1) negative values and 0.0 and 0 give the following reasonable message:
    'Input check failed. Parameter "max_t_step" must be > 0: max_t_step = 0'
2) instances different from positive floats give a reasonable message, e.g.:
    'Input check failed. Parameter "max_t_step" must be a number: max_t_step = <class \'str\'>'
3) 1e-4, 1e-3,1e-2,1e-1...1e1 all the way upto 1e8 works.

#c5f015 [PASS] print_t:

    1) True and False works. Instances besides boolean return a reasonable message:
        'Input check failed. Parameter "print_t" must be a boolean: print_t = <class \'float\'>'

    Notes: We should make the printed values more readable for the user with this variable is
        set to true

#c5f015 [PASS] tolerance:

    1) values other than float produce a reasonable message, e.g.:
        'Input check failed. Parameter "tolerance" must be a float: tolerance = <class \'bool\'>'
    2)  Negative floats are handled appropriately, returning the following message:
        'Input check failed. Parameter "tolerance" must be > 0: tolerance = -1.0'
    3) Tolerance works well between 1e-10 and 1e10, so long as the input is a float. 

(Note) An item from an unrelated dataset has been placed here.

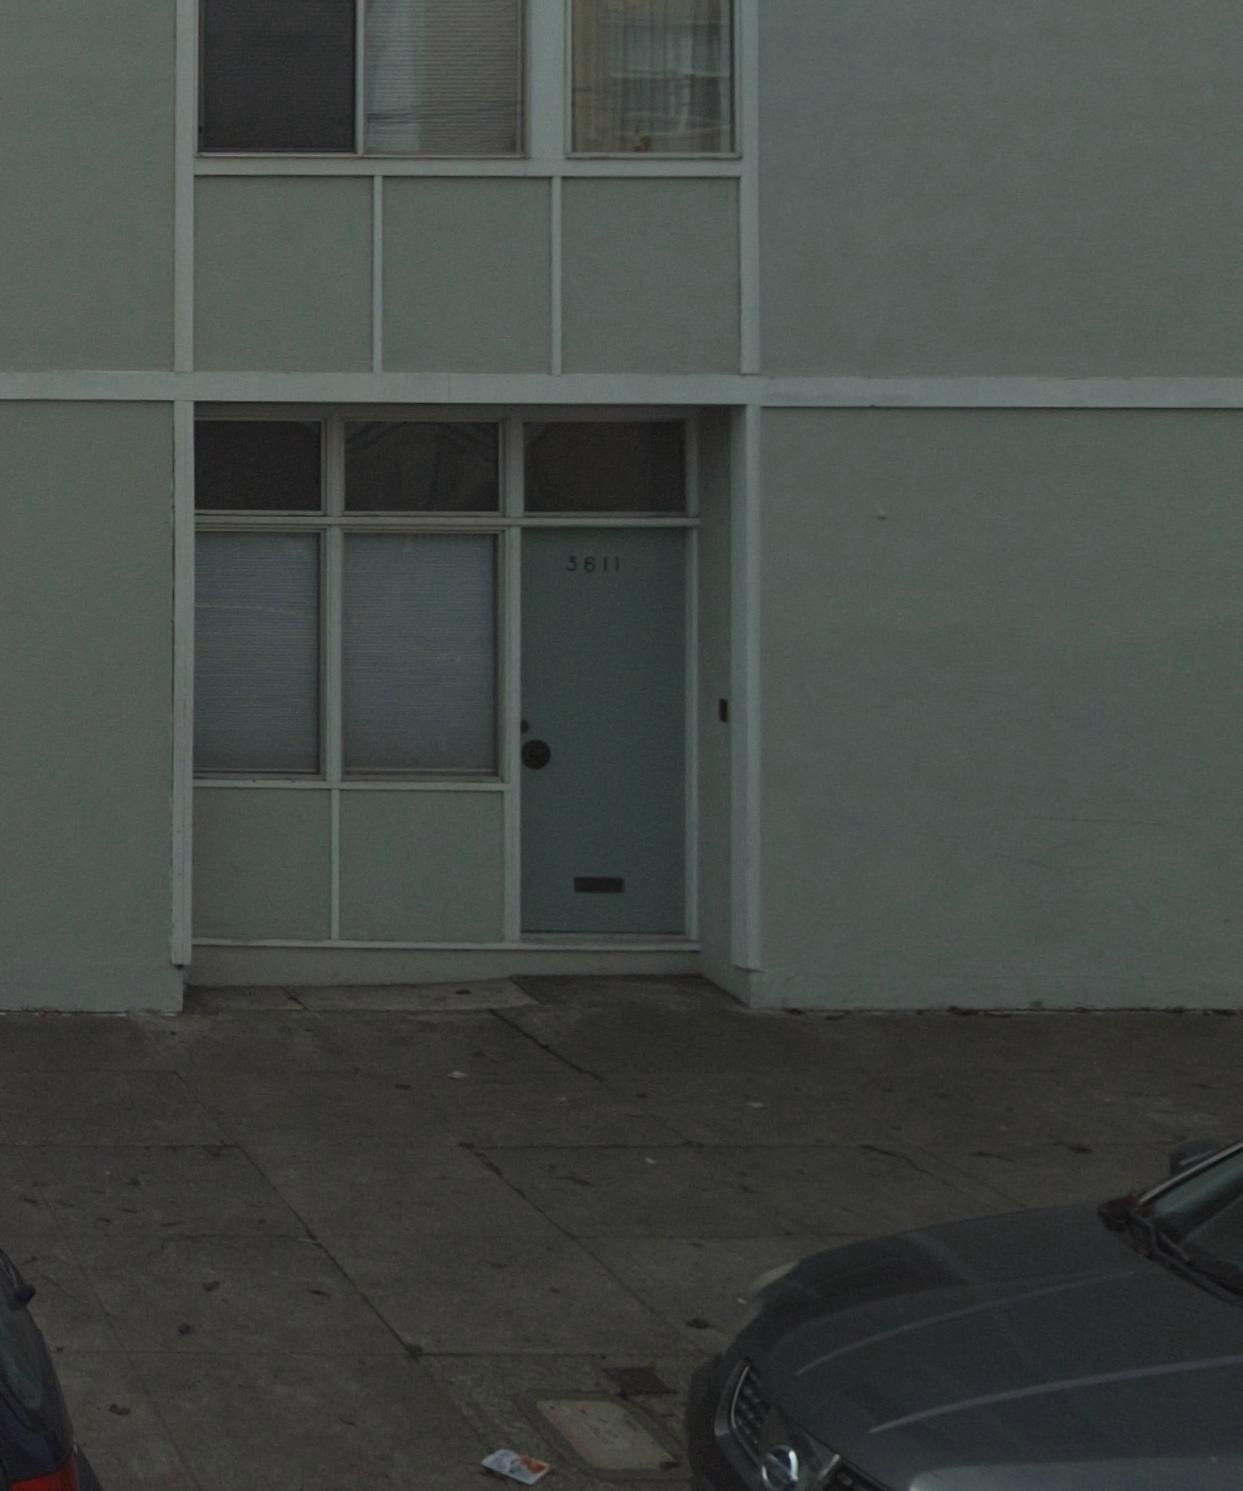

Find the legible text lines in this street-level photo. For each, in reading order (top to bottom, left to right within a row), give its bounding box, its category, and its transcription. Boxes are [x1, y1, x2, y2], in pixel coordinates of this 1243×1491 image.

[565, 555, 621, 574] StreetNumber: 3611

#f03c15 [FAIL] resolution:

    1) negative values and instances other than floats are handled appropriately e.g.:
            'Input check failed. Parameter "resolution" must be > 0: resolution = 0'
    2) 1e-5 fails.
    3) 1e-4 and higher values work. I haven't found a reasonable upper limit.

    Notes: Need to handle #2 for this to pass.

#c5f015 [PASS] seed:

    1) None works. Negative and floating values are handled appropriately. e.g.
           'Input check failed. Parameter "seed" must be either None or an integer: seed = <class v 
             \'float\'>'
    2) positive integers work well

    Notes: We should probably impose lower and upper limits on this parameter. Right now I couldn't
    find a reasonable upper and lower limit.

Need to test the following parameteres

num_posterior_samples:
sample_only_at_l_star:
max_log_evidence_ratio_drop:

Each of the methods in the suftware child classes will also be functionally test.

The skeleton code used for these tests is:

import numpy as np
import matplotlib.pyplot as plt
import sys
import suftware as su
data = su.simulate_density_data(distribution_type='gaussian',N=100)
Q = su.Density(data)
jbkinney commented 6 years ago

@atareen Fixed issue with grid

jbkinney commented 6 years ago

@atareen Fixed grid_spacing issue Fixed num_grid_points issue Fixed bounding_box issue. Let's not worry about [False, True] working.

atareen commented 6 years ago

@jbkinney : Very nice. alpha = 1 and num_grid_points = 2 is failing still.

I like the updated error messages.

atareen commented 6 years ago

All functional tests are passing so I am closing the issue.